Sooo guys. I got it. The elusive Covid-19 vaccine dose I had been crawling all over everyone and myself to get, finally I got contacted on Lucky Day to get. Of course I got the email and was almost running out the door to get it, giving myself an hour and 5 minutes to get showered and run. I did that and got myself goggled and masked up, VERY excited, I was just about dancing on the stool to get it. My story poured out of me to the nurse, though the reason for that is because I have nobody else to high five in most moments, totally stranded here without any real link to anyone besides Don. She got just as excited for me as I was–and now, now, I get some peace of mind starting on May 1, about a year from when they told me that valve would last 6 months.
And so now my brain has to settle into this idea that I can no longer worry about expiring from Corona, it has to worry about making it through yet another open heart surgery, my third experience with my chest cracked wide open, heart messed with, rewired and set in a red line again. I realize I maybe was too eager to get in line for the surgery-but since it is already, as the scan said, experiencing severe stenosis, there’s no chance I get to escape doing it. I’ve delayed it so much already I know there’s just a countdown at this point to when it’s no longer an option to opt out. I’m actually positive all this stress I’ve put myself through trying to ensure I didn’t die of something I COULD control not dying from perhaps fucked me up a bit more than I should have let it. But, ultimately I didn’t have a ton of control over that, because as I’ve mentioned before, you are your own best advocate, and sometimes realizing that involves you stomping your heels and yelling at people on phones to ensure you are being heard.
So two days later I am tired, the arm is sore and I am trying to clean the apartment and figure out how to GTFO of this place.
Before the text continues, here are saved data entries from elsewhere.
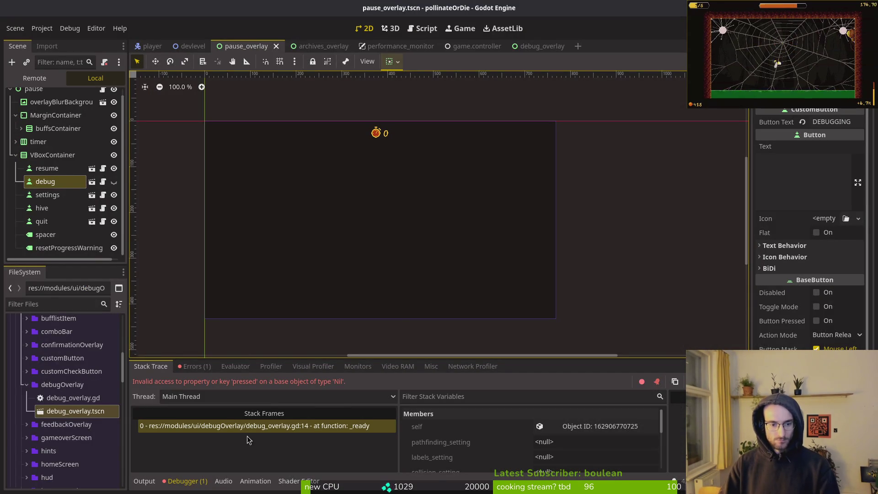
key(alt+Tab)
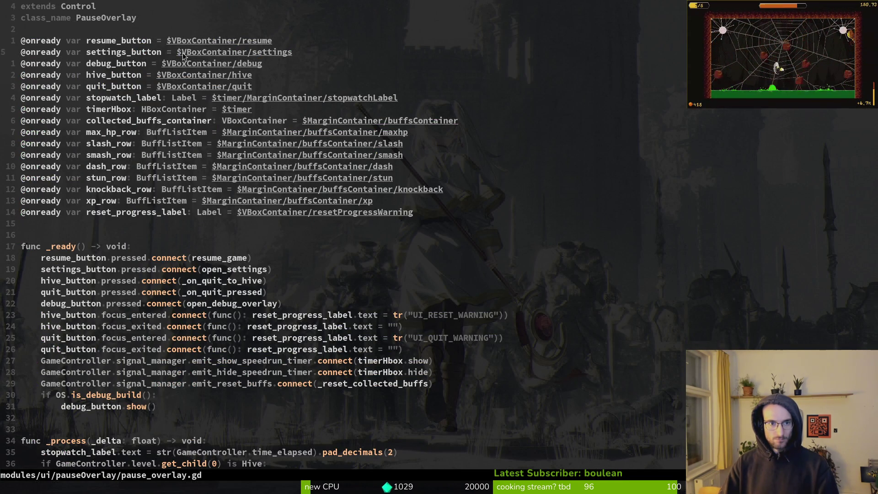
key(ctrl+s)
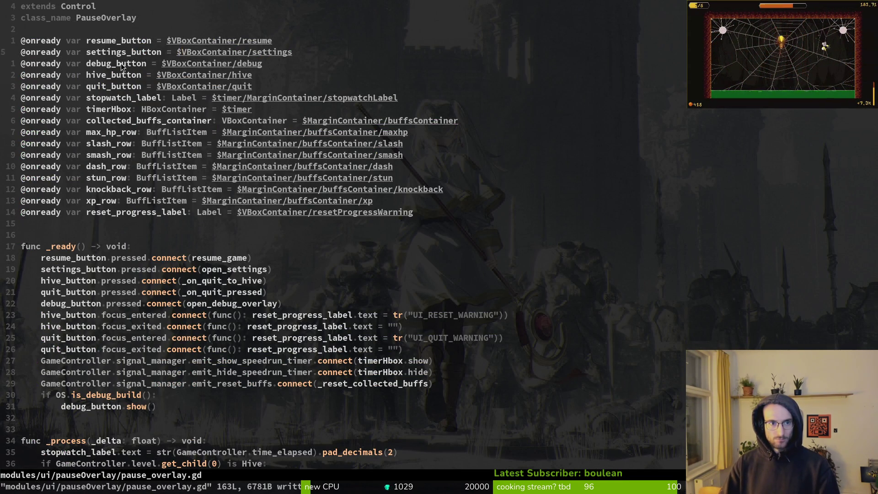
key(alt+Tab)
drag(68, 196, 70, 188)
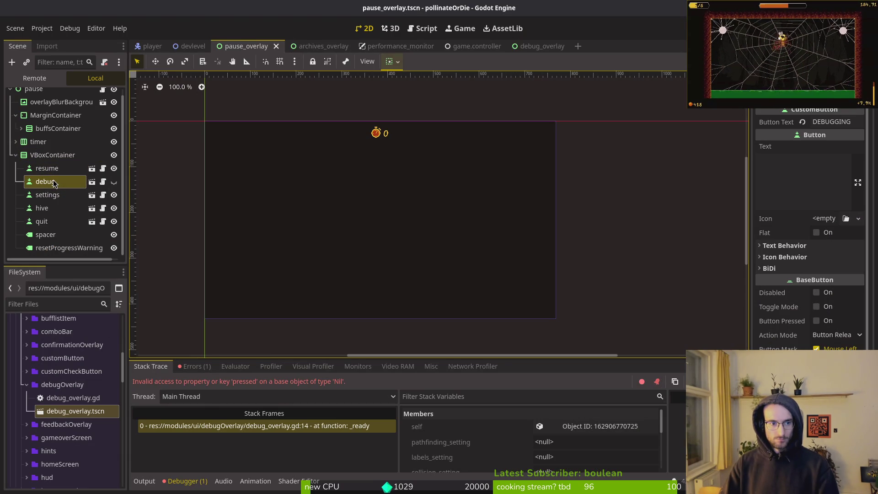
Save the pause_overlay scene, run the game, and show the scene's Local node tree
click(176, 204)
key(ctrl+s)
key(F5)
Poor Don is doing all he can, but the rent here is literally 4 times what it was when we lived at Corona, ironically enough, and he is making less than we were when we lived in Aurora on a combined income. So I have to figure out my half, or what I can add even if it’s a third–because it would make a huge difference, and let us live somewhere better, like we had planned before we had to pick up and move our lives away. We had a deposit we got back on a big apartment down near the baseball stadium in Denver, as we were ready to live our big life and my friends were excited, I was excited and Don was excited to move near the art galleries and whatever action you could imagine a cow town like Denver could provide. This was a little over a year ago we were supposed to be living that life, and now we are so so far from that life and our lives and what we made for a home for ourselves that starting over all over again without any fucking support has been not as much fun as I imagined.
It’s been brutal. It’s the expense, it’s the isolation, it’s the fear of what is next for us. It’s the fear I won’t be able to make enough money to help him. It’s the fear we will be stuck here or I will die or I will get fucked up or maybe not wake up, or maybe wake up forgetting even more of my life than I have. I don’t know how to solve this exactly, I just have ideas. I’ve never really been one to throw my hands in the air and give up, but right now I just need some help to figure this out and I have to find a way to help myself. I want to be productive and valuable again and respected. I want to be able to buy my own clothes and get my hair done when I want to and feel good again. I want to help Don and myself and I want to feel like me again. I just need this stupid shit out of the way so I can ensure the efforts I make aren’t for a dying cause. Because I just might be the cause. And though that is true, I am not ready to accept that end just yet.